It is common practice in NAEP to categorize each item into one of three categories (Petersen 1988):
"A" (items exhibiting no DIF),
"B" (items exhibiting a weak indication of DIF), or
"C" (items exhibiting a strong indication of DIF).
Items in category "A" have Mantel-Haenszel common odds ratios on the delta scale that do not differ significantly from 0 at the alpha = 0.05 level or are less than 1.0 in absolute value. Category "C" items are those with Mantel-Haenszel values that are significantly greater than 1 and larger than 1.5 in absolute magnitude. Other items are categorized as "B" items.

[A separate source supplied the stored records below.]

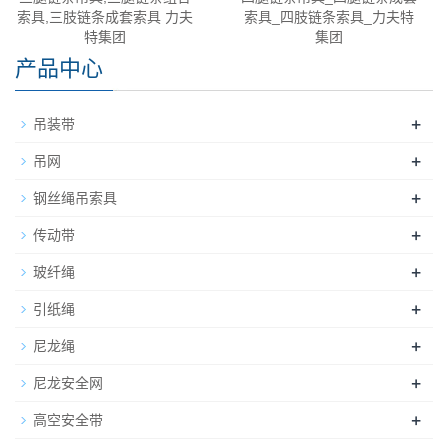
索具,三肢链条成套索具 力夫
索具_四肢链条索具_力夫特
特集团
集团
产品中心
+
吊装带
+
吊网
+
钢丝绳吊索具
+
传动带
+
玻纤绳
+
引纸绳
+
尼龙绳
+
尼龙安全网
+
高空安全带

A plus sign (+) indicates that items are differentially easier for the focal group; a minus sign (-) indicates that items are differentially more difficult for the focal group. Analogous to the dichotomous case, polytomous items are categorized into categories that are of the "A", "B", and "C" categories, labeled "AA","BB", or "CC." Items identified as "C" or "CC" items are reviewed by a committee of trained test developers and subject-matter specialists to determine whether the differential functioning of a particular item is due to bias or not.
Following standard practice, all items identified as having DIF are reviewed by a committee of trained test developers and subject-matter specialists. Such committees are charged with making judgments about whether or not the differential difficulty of an item is unfairly related to group membership. The committees that review NAEP items include NAEP item developers and, sometimes, outside members with expertise in the subject-area field. The committees carefully examine each identified item to determine if either the language or contents would tend to make the item more difficult for an identified group of examinees.